AIM OF THE EXERCISE:
Beginning at the line containing "left front paw: (286, 500)", restate each line of the listing below word for word until the last one has been given.

######

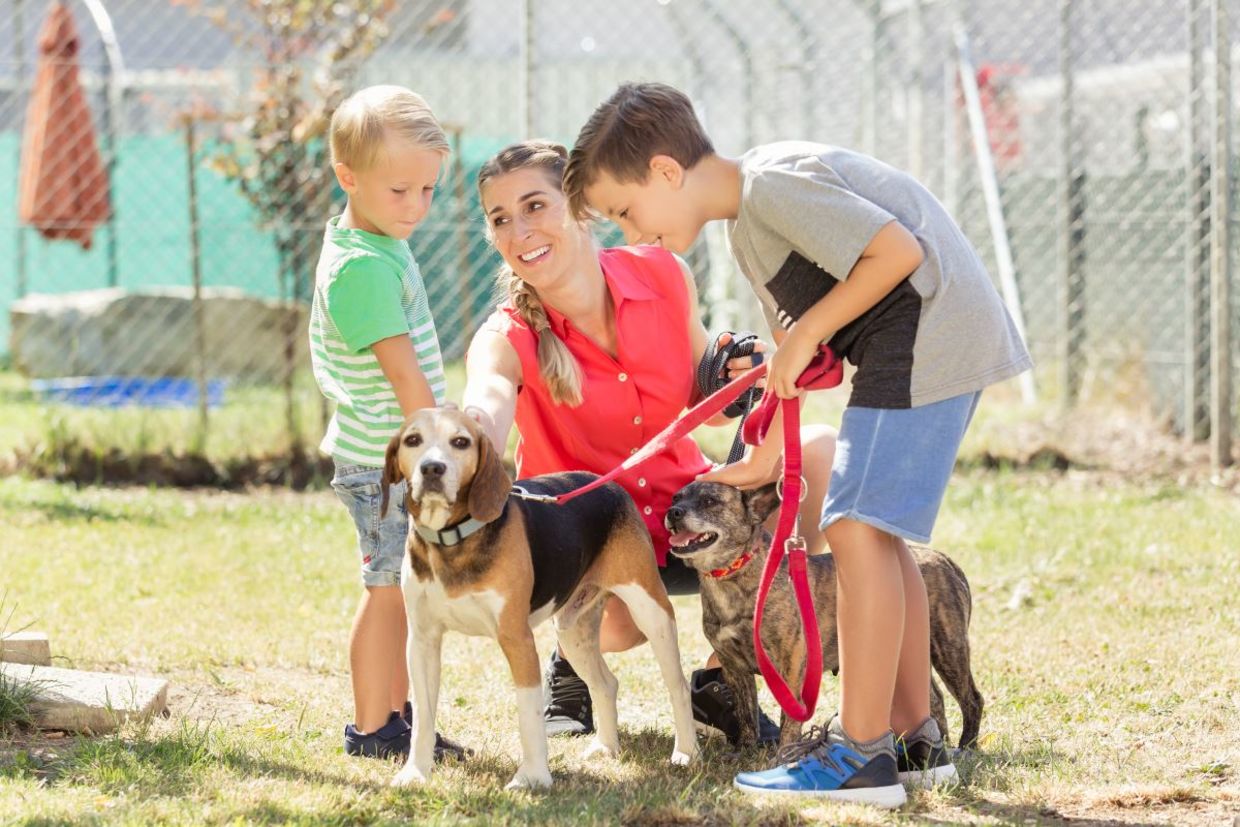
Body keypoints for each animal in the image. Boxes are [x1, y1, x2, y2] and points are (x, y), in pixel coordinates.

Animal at [664, 476, 982, 753]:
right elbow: (746, 714)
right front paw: (744, 751)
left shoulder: (791, 667)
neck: (733, 574)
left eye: (710, 501)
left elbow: (790, 719)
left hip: (948, 650)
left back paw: (966, 748)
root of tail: (942, 558)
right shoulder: (734, 668)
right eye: (676, 498)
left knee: (972, 699)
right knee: (935, 699)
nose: (673, 512)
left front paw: (783, 755)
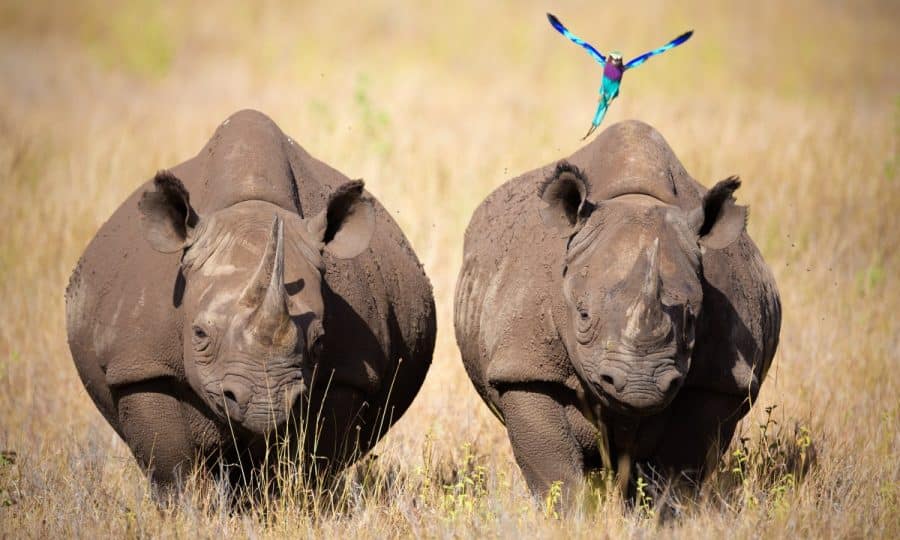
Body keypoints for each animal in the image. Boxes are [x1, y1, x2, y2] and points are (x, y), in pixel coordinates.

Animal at [66, 110, 436, 492]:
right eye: (199, 334)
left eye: (320, 341)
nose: (264, 402)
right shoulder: (140, 363)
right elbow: (171, 467)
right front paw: (190, 504)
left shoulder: (349, 374)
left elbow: (308, 463)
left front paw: (286, 500)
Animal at [454, 120, 780, 502]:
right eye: (582, 316)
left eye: (691, 322)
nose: (642, 385)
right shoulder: (525, 368)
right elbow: (553, 470)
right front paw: (567, 512)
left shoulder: (719, 379)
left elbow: (679, 472)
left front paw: (663, 512)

######

OUTPUT OF THE TASK:
left front paw: (286, 500)
Animal at [454, 120, 780, 502]:
right eye: (582, 316)
left eye: (691, 322)
nose: (642, 385)
right shoulder: (525, 368)
right elbow: (553, 470)
right front paw: (567, 512)
left shoulder: (719, 379)
left elbow: (679, 472)
left front paw: (663, 512)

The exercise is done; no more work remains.